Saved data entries
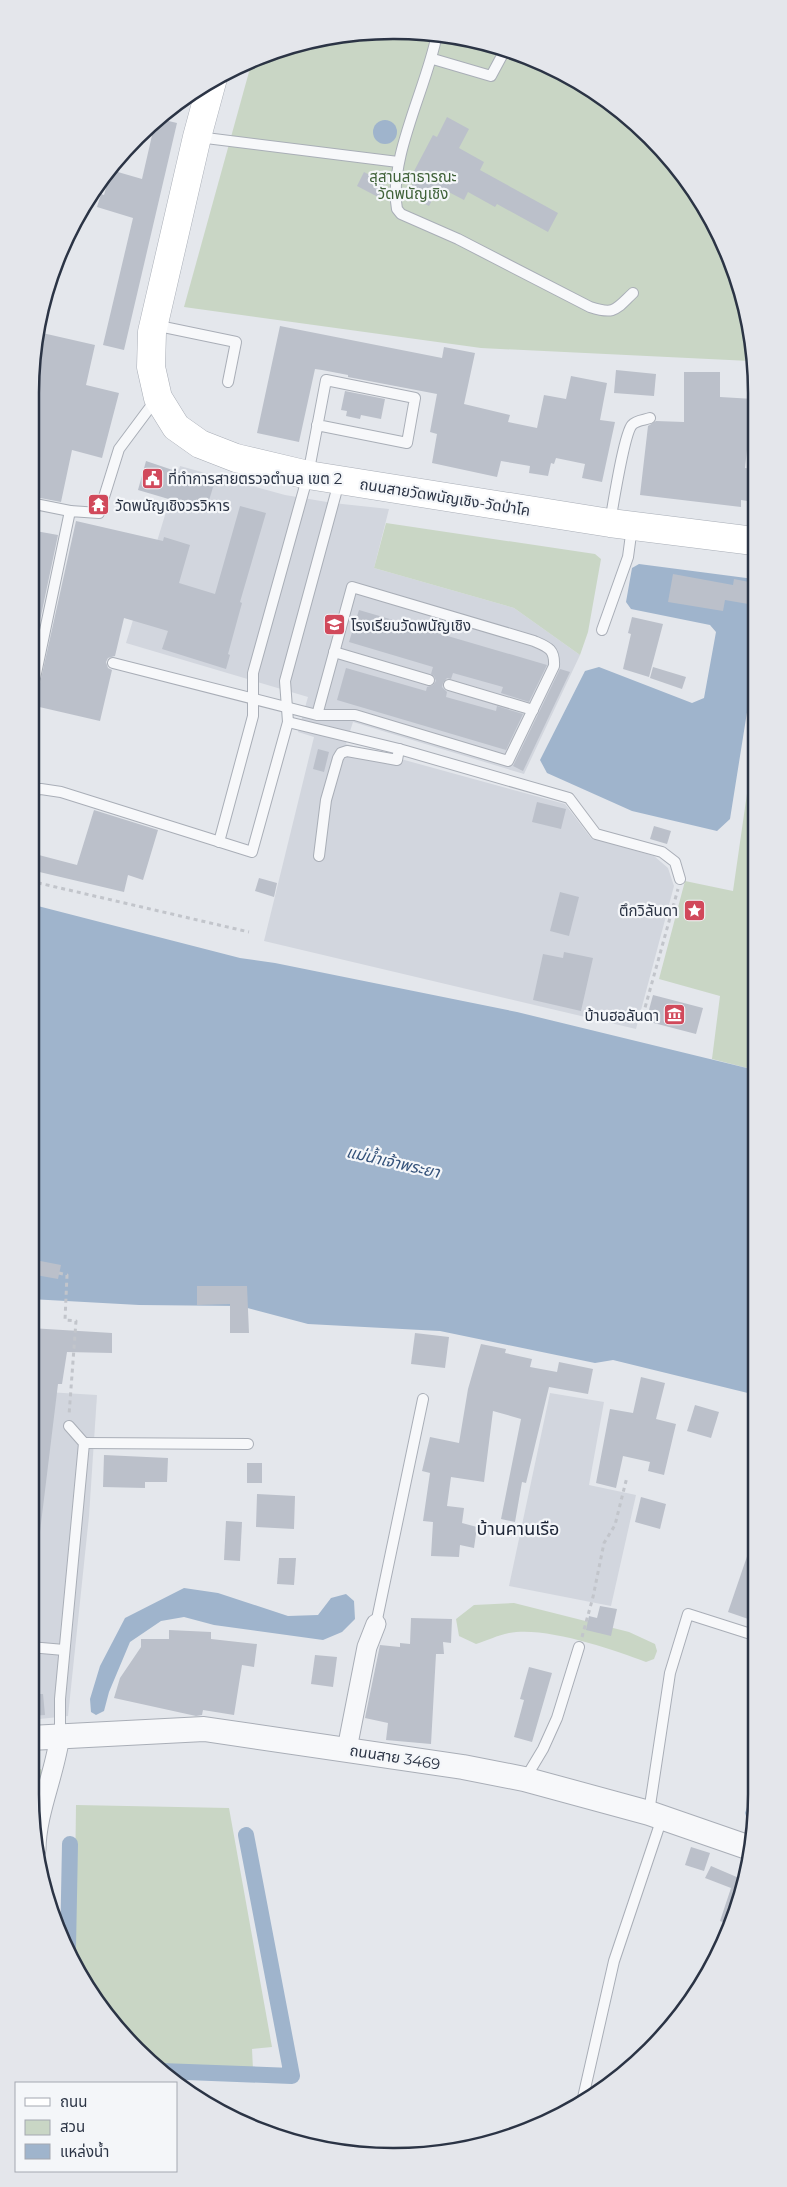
<svg xmlns="http://www.w3.org/2000/svg" width="787" height="2187" viewBox="0 0 787 2187" font-family="Montserrat,'Noto Sans Thai',sans-serif">
<rect width="100%" height="100%" fill="#e4e7ec"/>
<g fill="#d2d6de">
<path d="M180,466L285,495L333,503L389,509L374,568L514,608L580,655L524,774L353,722L346,744L565,804L591,838L654,856L668,868L674,886L636,1029L264,941L314,737L298,732L308,697L126,643Z"/>
<path d="M30,1391L97,1395L89,1516L68,1716L30,1720Z"/>
<path d="M550,1393L604,1402L589,1485L636,1495L611,1606L509,1586Z"/>
</g>
<g fill="#c9d6c5">
<path d="M417,31L487,42L575,79L667,154L720,233L754,346L750,361L481,348L184,307L252,61L276,49L346,33Z"/>
<path d="M386,523L595,554L601,559L588,632L580,655L514,608L374,568Z"/>
<path d="M755,738V1070L712,1059L720,996L659,979L685,881L733,891Z"/>
<path d="M514,1603L629,1632L655,1644L657,1651L654,1659L646,1662C612,1649 545,1626 509,1633C498,1635 486,1641 476,1644L459,1636L456,1619L474,1605Z"/>
<path d="M30,1769H41L43,1773L32,1814Z"/>
<path d="M76,1805L229,1808L272,2047L252,2049L253,2070L155,2066L120,2033L74,1959Z"/>
</g>
<g fill="#9fb4cc">
<circle cx="385" cy="132" r="12"/>
<path d="M639,564L754,579L755,662L730,819L717,831L632,811L547,773L540,760L585,671L599,667L692,703L704,698L716,632L710,625L631,609L626,602L632,568Z"/>
<path d="M30,904L240,958L275,963L517,1012L755,1070L756,1395L613,1360L595,1363L440,1331L308,1324L240,1306L139,1305L30,1299Z"/>
<path d="M184,1588L218,1593L288,1616L318,1615L331,1598L346,1594L354,1601L355,1619L342,1632L323,1640L214,1625L184,1617L161,1621L130,1642L109,1692L104,1711L96,1715L91,1712L90,1699L100,1666L125,1618Z"/>
<path d="M757,1778L753,1825L748,1823L745,1813Z"/>
</g>
<g fill="none" stroke-linecap="round" stroke-linejoin="round">
<g stroke="#9fb4cc" stroke-width="16">
<path d="M68,1948L70,1844"/>
<path d="M161,2071L292,2076L246,1835"/>
</g>
</g>
<g fill="#bbc0ca">
<path d="M447,117L469,129L459,148L484,162L480,170L558,213L548,232L497,204L495,207L468,192L464,200L439,187L429,206L407,195L417,175L413,173L433,135L437,137Z"/>
<path d="M156,118L177,123L124,350L103,345L133,218L97,207L101,194L104,195L111,170L142,179Z"/>
<path d="M364,172L385,183L378,197L357,186Z"/>
<path d="M280,326L442,358L444,347L475,353L464,404L510,415L508,422L537,428L544,395L566,399L571,376L607,383L600,420L615,422L602,482L582,478L585,464L556,458L554,464L551,463L548,476L529,473L530,466L501,461L497,477L432,463L437,434L430,432L437,394L348,377V375L322,370L315,369L299,442L257,433Z"/>
<path d="M38,332L95,345L86,385L119,393L102,458L72,450L61,502L30,496V394Z"/>
<path d="M616,370L656,374L654,396L614,393Z"/>
<path d="M684,372H720V397L754,399V431H749L745,468L754,469V502L741,500V507L640,495L648,426L656,421L684,422Z"/>
<path d="M345,391L385,399L381,419L361,415L360,419L346,416L347,411L341,410Z"/>
<path d="M146,461L214,484L206,510L138,490Z"/>
<path d="M240,506L266,513L240,602L242,603L228,654L230,655L226,669L162,649L168,631L124,618L115,656L108,658L106,662L108,668L112,670L100,721L35,706L76,521L163,541L164,537L190,545L179,583L215,594Z"/>
<path d="M30,530L58,535L30,668Z"/>
<path d="M673,574L733,585L734,579L754,583V605L725,600L723,611L668,602Z"/>
<path d="M359,610L547,665L529,702L501,693L503,687L453,673L451,679L447,678L443,683L442,687L447,692L446,697L496,711L497,706L523,714L506,750L337,700L346,668L426,691L427,687L433,685L436,681L434,676L431,674L433,667L349,642Z"/>
<path d="M632,617L663,624L649,677L623,669L631,634L628,633Z"/>
<path d="M653,667L686,677L682,689L650,678Z"/>
<path d="M560,669L570,672L523,771L513,766Z"/>
<path d="M318,749L329,752L324,772L313,769Z"/>
<path d="M537,802L566,809L561,829L532,822Z"/>
<path d="M94,810L158,830L143,880L128,875L124,892L31,870L35,854L77,865Z"/>
<path d="M654,826L671,831L667,844L650,839Z"/>
<path d="M259,878L277,883L274,897L255,891Z"/>
<path d="M560,892L579,897L569,936L550,931Z"/>
<path d="M564,952L593,958L581,1011L533,1000L543,954L563,958Z"/>
<path d="M653,995L703,1008L696,1034L646,1021Z"/>
<path d="M30,1259L61,1265L58,1279L30,1274Z"/>
<path d="M197,1286H247L249,1333H230V1304L197,1305Z"/>
<path d="M30,1328L112,1333V1353L67,1352L62,1384H58L38,1548L30,1547Z"/>
<path d="M415,1333L449,1337L445,1368L411,1364Z"/>
<path d="M481,1344L506,1349L505,1353L532,1359L530,1367L557,1372L559,1362L593,1369L588,1394L549,1387L526,1483L522,1482L515,1522L501,1519L521,1419L493,1411L484,1482L451,1477L447,1506L464,1508L462,1523L477,1527L474,1548L460,1545L459,1557L431,1556L433,1522L423,1521L430,1473L422,1471L430,1437L459,1443L468,1389Z"/>
<path d="M641,1377L665,1383L656,1419L676,1424L664,1475L648,1471L650,1462L623,1456L616,1488L596,1483L610,1409L633,1413Z"/>
<path d="M695,1405L719,1412L711,1438L687,1431Z"/>
<path d="M104,1455L168,1458L167,1482H145V1488L103,1487Z"/>
<rect x="247" y="1463" width="15" height="20"/>
<path d="M257,1494L295,1496L294,1529L256,1527Z"/>
<path d="M641,1497L666,1504L660,1529L635,1522Z"/>
<path d="M226,1521L242,1522L240,1561L224,1560Z"/>
<path d="M754,1536H756L757,1622L728,1612Z"/>
<path d="M279,1558H296L294,1585L277,1584Z"/>
<path d="M600,1606L617,1609L611,1636L586,1630L589,1616L597,1618Z"/>
<path d="M411,1618L452,1619L451,1643L443,1642L444,1654H436L431,1744L386,1740L388,1723L365,1718L380,1645L400,1647V1643L410,1644Z"/>
<path d="M169,1630L211,1632V1639L257,1644L254,1667L242,1665L234,1715L203,1710L202,1715L196,1716L114,1698L120,1678L141,1647V1639H169Z"/>
<path d="M315,1655L337,1657L333,1687L311,1684Z"/>
<path d="M529,1667L552,1673L532,1742L514,1737L524,1700L520,1699Z"/>
<path d="M30,1694H43L45,1715L30,1716Z"/>
<path d="M691,1847L710,1853L704,1871L685,1865Z"/>
<path d="M711,1866L746,1881L745,1887L728,1924L720,1921L731,1888L705,1878Z"/>
</g>
<g fill="none" stroke-linecap="round" stroke-linejoin="round">
<defs>
<g id="service">
<path d="M437,34C427,87 388,158 397,209L401,214L458,239L590,307C615,315 615,310 633,293"/>
<path d="M433,59L491,76L505,50"/>
<path d="M198,137L398,162"/>
<path d="M154,325L236,342L228,382"/>
<path d="M30,503L70,511"/>
<path d="M610,522C613,506 624,434 632,425C636,420 645,420 650,418"/>
<path d="M602,630L628,557L632,527"/>
<path d="M334,652L429,680"/>
<path d="M113,663L317,715H355L508,761L554,666C555,649 548,647 534,641L352,587L317,715"/>
<path d="M449,685L533,710"/>
<path d="M30,702L70,511L99,513L119,449L157,398"/>
<path d="M288,722L399,749L569,798L596,834L662,852L675,862L680,879"/>
<path d="M30,791L41,789L61,792L252,852L288,722L285,681L339,482"/>
<path d="M219,842L253,716V673L308,475L326,380L415,398L407,443L317,425"/>
<path d="M319,856L326,800L338,758L341,753L347,751L397,760L399,749"/>
<path d="M84,1443L248,1444"/>
<path d="M376,1624L423,1399"/>
<path d="M30,1647L64,1650"/>
<path d="M60,1735V1699L84,1443L69,1426"/>
<path d="M525,1779L543,1749L557,1718L579,1647"/>
<path d="M649,1812L670,1673L688,1614L757,1636"/>
<path d="M582,2102L614,1961L662,1818"/>
</g>
<g id="minor">
<path d="M347,1749L367,1647L376,1624"/>
<path d="M36,1850C36,1813 55,1774 60,1735"/>
</g>
<path id="tertiary" d="M30,1738L204,1729L463,1767L524,1779L649,1813L750,1848"/>
<path id="secondary" d="M213,78L197,137L152,332L151,367L158,398L176,427L200,444L236,458L308,475L610,523L754,541"/>
</defs>
<use href="#service" stroke="#a9aeb7" stroke-width="12"/>
<use href="#minor" stroke="#a9aeb7" stroke-width="21"/>
<use href="#tertiary" stroke="#a9aeb7" stroke-width="26"/>
<use href="#secondary" stroke="#a9aeb7" stroke-width="29"/>
<g stroke="#c2c5cb" stroke-width="3" stroke-dasharray="4 4" stroke-linecap="butt">
<path d="M30,881L249,932"/>
<path d="M643,1015L678,889"/>
<path d="M749,1027L755,1025"/>
<path d="M59,1273L67,1275L65,1320L76,1321L69,1415"/>
<path d="M582,1637L593,1597L604,1543L615,1525L627,1477"/>
</g>
<use href="#service" stroke="#f7f8fa" stroke-width="10"/>
<use href="#minor" stroke="#f7f8fa" stroke-width="19"/>
<use href="#tertiary" stroke="#f7f8fa" stroke-width="24"/>
<use href="#secondary" stroke="#fff" stroke-width="28"/>
</g>
<defs>
<symbol id="civic-square" viewBox="-11 -11 22 22"><rect x="-9" y="-9" width="18" height="18" rx="4" fill="#d1495b" stroke="#f4f6f9"/><path d="M-.6-6.5H3V-4.5H.6V-3L4-1V1h2V6H-6V1h2V-1L-.6-3ZM-1.2 2.5V6h2.4V2.5Z" fill="#fff"/></symbol>
<symbol id="temple-square" viewBox="-11 -11 22 22"><rect x="-9" y="-9" width="18" height="18" rx="4" fill="#d1495b" stroke="#f4f6f9"/><path d="M0-6L5-2H3V0L6.5 2.5H4V6H1.5V3h-3V6H-4V2.5H-6.5L-3 0V-2H-5Z" fill="#fff"/></symbol>
<symbol id="school-square" viewBox="-11 -11 22 22"><rect x="-9" y="-9" width="18" height="18" rx="4" fill="#d1495b" stroke="#f4f6f9"/><path d="M0-5L7-2L0 1L-7-2ZM-4 1L0 2.5L4 1V4Q0 6-4 4Z" fill="#fff"/></symbol>
<symbol id="sight-square" viewBox="-11 -11 22 22"><rect x="-9" y="-9" width="18" height="18" rx="4" fill="#d1495b" stroke="#f4f6f9"/><path d="M0-6L1.8-2.2L6-1.7L2.9 1.2L3.7 5.4L0 3.3L-3.7 5.4L-2.9 1.2L-6-1.7L-1.8-2.2Z" fill="#fff"/></symbol>
<symbol id="museum-square" viewBox="-11 -11 22 22"><rect x="-9" y="-9" width="18" height="18" rx="4" fill="#d1495b" stroke="#f4f6f9"/><path d="M0-6L6-3V-2H-6V-3ZM-5-1h2V3h-2ZM-1-1h2V3h-2ZM3-1h2V3H3ZM-6 4H6V6H-6Z" fill="#fff"/></symbol>
</defs>
<g fill-rule="evenodd">
<use href="#civic-square" x="140" y="466" width="25" height="25"/>
<use href="#temple-square" x="86" y="492" width="25" height="25"/>
<use href="#school-square" x="322" y="612" width="25" height="25"/>
<use href="#sight-square" x="682" y="898" width="25" height="25"/>
<use href="#museum-square" x="662" y="1002" width="25" height="25"/>
</g>
<g text-anchor="middle" dominant-baseline="central" stroke-width="4.5" stroke-linejoin="round" paint-order="stroke">
<g font-size="15" fill="#3f6138" stroke="#f4f6f9">
<text x="413" y="176">สุสานสาธารณะ<tspan x="413" dy="17">วัดพนัญเชิง</tspan></text>
</g>
<g font-size="15" fill="#2b3445" stroke="#f4f6f9" text-anchor="start">
<text x="168" y="478">ที่ทำการสายตรวจตำบล เขต 2</text>
<text x="115" y="505">วัดพนัญเชิงวรวิหาร</text>
<text x="351" y="625">โรงเรียนวัดพนัญเชิง</text>
<text x="678" y="910" text-anchor="end">ตึกวิลันดา</text>
<text x="659" y="1015" text-anchor="end">บ้านฮอลันดา</text>
</g>
<g font-size="15" fill="#2b3445" stroke="#f4f6f9">
<text transform="translate(445 497) rotate(9)">ถนนสายวัดพนัญเชิง-วัดป่าโค</text>
<text transform="translate(395 1757) rotate(9)">ถนนสาย 3469</text>
</g>
<g font-size="16" font-style="italic" fill="#34527a" stroke="#f4f6f9">
<text transform="translate(393 1162) rotate(13)">แม่น้ำเจ้าพระยา</text>
</g>
<g font-size="18" fill="#1d2536" stroke="#f4f6f9">
<text x="518" y="1529">บ้านคานเรือ</text>
</g>
</g>
<path d="M0 0H787V2187H0ZM393 39H394A354 354 0 0 1 748 393V1794A354 354 0 0 1 394 2148H393A354 354 0 0 1 39 1794V393A354 354 0 0 1 393 39Z" fill="#e4e6eb" fill-rule="evenodd"/>
<path fill="none" stroke="#2b3445" stroke-width="2.5" d="M393 39H394A354 354 0 0 1 748 393V1794A354 354 0 0 1 394 2148H393A354 354 0 0 1 39 1794V393A354 354 0 0 1 393 39Z"/>
<rect x="15" y="2082" width="162" height="90" fill="#f4f6f9" stroke="#a4a8b1"/>
<rect x="25" y="2098" width="25" height="8" fill="#ffffff" stroke="#a4a8b1"/>
<text x="60" y="2107" font-size="15" fill="#2b3445">ถนน</text>
<rect x="25" y="2120" width="25" height="15" fill="#c9d6c5" stroke="#a4a8b1"/>
<text x="60" y="2132" font-size="15" fill="#2b3445">สวน</text>
<rect x="25" y="2144" width="25" height="15" fill="#9fb4cc" stroke="#a4a8b1"/>
<text x="60" y="2157" font-size="15" fill="#2b3445">แหล่งน้ำ</text>
</svg>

EXERCISE BRIEF
Every line that contains the string "temple" should be copied from the records.

ANSWER TO THIS EXERCISE
<symbol id="temple-square" viewBox="-11 -11 22 22"><rect x="-9" y="-9" width="18" height="18" rx="4" fill="#d1495b" stroke="#f4f6f9"/><path d="M0-6L5-2H3V0L6.5 2.5H4V6H1.5V3h-3V6H-4V2.5H-6.5L-3 0V-2H-5Z" fill="#fff"/></symbol>
<use href="#temple-square" x="86" y="492" width="25" height="25"/>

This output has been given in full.